Rapid urbanization and vertical growth have made wind forces a crucial design factor for tall, flexible buildings. However, current design codes often lack comprehensive guidelines for extreme wind events, particularly thunderstorms and downbursts, which exhibit complex wind profiles that differ significantly from typical Atmospheric Boundary Layer (ABL) conditions. This study addresses these gaps by developing an aerodynamic database with experimental data on building responses to both ABL and downburst loads, aiming to enhance structural resilience against extreme wind events. Wind tunnel tests were conducted on nine building models with varying geometries and aspect ratios at the Toronto Metropolitan University Wind Tunnel, under a range of wind directions and terrain configurations to capture diverse wind-loading scenarios.

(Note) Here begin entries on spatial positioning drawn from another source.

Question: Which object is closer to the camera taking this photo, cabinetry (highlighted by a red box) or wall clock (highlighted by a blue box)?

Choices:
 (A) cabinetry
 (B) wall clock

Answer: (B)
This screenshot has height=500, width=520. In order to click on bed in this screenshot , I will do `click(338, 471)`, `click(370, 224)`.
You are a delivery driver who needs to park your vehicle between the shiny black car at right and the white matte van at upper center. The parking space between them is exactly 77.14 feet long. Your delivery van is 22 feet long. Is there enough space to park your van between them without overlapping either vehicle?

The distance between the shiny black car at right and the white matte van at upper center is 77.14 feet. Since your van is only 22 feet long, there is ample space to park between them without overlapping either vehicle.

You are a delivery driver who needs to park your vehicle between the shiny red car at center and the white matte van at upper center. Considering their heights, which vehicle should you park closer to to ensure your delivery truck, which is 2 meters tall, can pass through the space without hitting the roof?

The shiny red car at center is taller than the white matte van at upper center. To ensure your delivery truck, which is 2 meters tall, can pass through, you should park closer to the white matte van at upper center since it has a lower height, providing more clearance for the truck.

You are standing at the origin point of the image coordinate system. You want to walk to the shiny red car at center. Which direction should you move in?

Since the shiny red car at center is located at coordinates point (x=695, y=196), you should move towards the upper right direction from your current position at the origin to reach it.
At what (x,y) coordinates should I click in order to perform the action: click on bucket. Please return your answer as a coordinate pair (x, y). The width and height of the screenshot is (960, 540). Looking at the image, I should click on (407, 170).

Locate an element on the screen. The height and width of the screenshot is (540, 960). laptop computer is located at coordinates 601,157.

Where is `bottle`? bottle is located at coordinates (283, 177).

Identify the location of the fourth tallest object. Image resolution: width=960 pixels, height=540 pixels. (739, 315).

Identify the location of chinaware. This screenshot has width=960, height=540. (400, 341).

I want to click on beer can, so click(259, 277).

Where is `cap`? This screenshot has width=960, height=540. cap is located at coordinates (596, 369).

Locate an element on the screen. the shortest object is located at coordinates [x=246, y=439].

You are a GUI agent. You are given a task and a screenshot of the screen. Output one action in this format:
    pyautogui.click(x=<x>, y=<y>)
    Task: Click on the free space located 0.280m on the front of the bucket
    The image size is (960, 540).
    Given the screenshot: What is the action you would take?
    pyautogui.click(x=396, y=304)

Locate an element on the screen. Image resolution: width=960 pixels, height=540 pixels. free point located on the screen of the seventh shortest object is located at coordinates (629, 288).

Beyond establishing a comprehensive aerodynamic database, this research places particular emphasis on evaluating the structural response of buildings subjected to both ABL and downburst wind loads. The analysis systematically examines wind-induced forces, moments, and dynamic responses especially under downburst conditions. By integrating experimental data with advanced analysis, the study provides a robust framework for understanding and predicting building performance under extreme wind scenarios. By providing a more accurate and efficient tool for wind design in mid- and high-rise structures, this research reduces the dependency on extensive wind tunnel testing. The aerodynamic database developed here offers valuable insights for innovative engineering applications, facilitating safer and more adaptable urban building designs capable of withstanding both ABL and thunderstorm-induced wind loads.